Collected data
>>

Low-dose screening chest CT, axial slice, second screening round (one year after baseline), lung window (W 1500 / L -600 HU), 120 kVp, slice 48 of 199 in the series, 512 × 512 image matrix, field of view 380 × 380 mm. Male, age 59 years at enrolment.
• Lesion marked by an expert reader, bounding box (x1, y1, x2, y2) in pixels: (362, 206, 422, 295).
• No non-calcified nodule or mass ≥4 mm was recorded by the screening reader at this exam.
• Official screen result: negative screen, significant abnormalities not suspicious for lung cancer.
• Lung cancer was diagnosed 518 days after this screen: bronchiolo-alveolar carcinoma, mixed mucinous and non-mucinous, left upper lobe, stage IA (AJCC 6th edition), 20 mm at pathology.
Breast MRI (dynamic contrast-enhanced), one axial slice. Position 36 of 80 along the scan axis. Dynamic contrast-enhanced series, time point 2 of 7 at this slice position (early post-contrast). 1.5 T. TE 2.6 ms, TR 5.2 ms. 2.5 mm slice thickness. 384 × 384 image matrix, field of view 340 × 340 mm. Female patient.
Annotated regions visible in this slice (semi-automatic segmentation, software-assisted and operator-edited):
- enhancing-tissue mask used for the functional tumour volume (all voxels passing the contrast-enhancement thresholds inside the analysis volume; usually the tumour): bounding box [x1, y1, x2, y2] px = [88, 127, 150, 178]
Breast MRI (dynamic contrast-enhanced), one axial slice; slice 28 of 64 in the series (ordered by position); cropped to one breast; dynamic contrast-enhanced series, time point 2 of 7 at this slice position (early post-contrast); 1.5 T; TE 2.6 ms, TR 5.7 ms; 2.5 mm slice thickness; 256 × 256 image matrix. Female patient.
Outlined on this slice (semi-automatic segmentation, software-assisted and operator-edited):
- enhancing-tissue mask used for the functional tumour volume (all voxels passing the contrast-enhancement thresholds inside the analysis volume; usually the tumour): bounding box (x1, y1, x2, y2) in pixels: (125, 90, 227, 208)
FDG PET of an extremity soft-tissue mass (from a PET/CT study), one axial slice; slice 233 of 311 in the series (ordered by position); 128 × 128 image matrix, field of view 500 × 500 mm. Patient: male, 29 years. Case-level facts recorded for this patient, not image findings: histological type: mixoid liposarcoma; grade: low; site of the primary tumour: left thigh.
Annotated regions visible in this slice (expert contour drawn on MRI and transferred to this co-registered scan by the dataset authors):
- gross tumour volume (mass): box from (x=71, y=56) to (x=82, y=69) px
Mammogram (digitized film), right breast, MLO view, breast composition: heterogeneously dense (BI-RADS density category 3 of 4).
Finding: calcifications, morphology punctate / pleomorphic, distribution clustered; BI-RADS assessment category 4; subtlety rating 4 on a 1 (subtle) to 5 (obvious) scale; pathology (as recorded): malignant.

<<

#### [Assignment]
From the line holding "127, 150, 178]" down to the last line of the records above, restate each line exactly as written.

#### [Written answer]
- enhancing-tissue mask used for the functional tumour volume (all voxels passing the contrast-enhancement thresholds inside the analysis volume; usually the tumour): bounding box [x1, y1, x2, y2] px = [88, 127, 150, 178]
Breast MRI (dynamic contrast-enhanced), one axial slice; slice 28 of 64 in the series (ordered by position); cropped to one breast; dynamic contrast-enhanced series, time point 2 of 7 at this slice position (early post-contrast); 1.5 T; TE 2.6 ms, TR 5.7 ms; 2.5 mm slice thickness; 256 × 256 image matrix. Female patient.
Outlined on this slice (semi-automatic segmentation, software-assisted and operator-edited):
- enhancing-tissue mask used for the functional tumour volume (all voxels passing the contrast-enhancement thresholds inside the analysis volume; usually the tumour): bounding box (x1, y1, x2, y2) in pixels: (125, 90, 227, 208)
FDG PET of an extremity soft-tissue mass (from a PET/CT study), one axial slice; slice 233 of 311 in the series (ordered by position); 128 × 128 image matrix, field of view 500 × 500 mm. Patient: male, 29 years. Case-level facts recorded for this patient, not image findings: histological type: mixoid liposarcoma; grade: low; site of the primary tumour: left thigh.
Annotated regions visible in this slice (expert contour drawn on MRI and transferred to this co-registered scan by the dataset authors):
- gross tumour volume (mass): box from (x=71, y=56) to (x=82, y=69) px
Mammogram (digitized film), right breast, MLO view, breast composition: heterogeneously dense (BI-RADS density category 3 of 4).
Finding: calcifications, morphology punctate / pleomorphic, distribution clustered; BI-RADS assessment category 4; subtlety rating 4 on a 1 (subtle) to 5 (obvious) scale; pathology (as recorded): malignant.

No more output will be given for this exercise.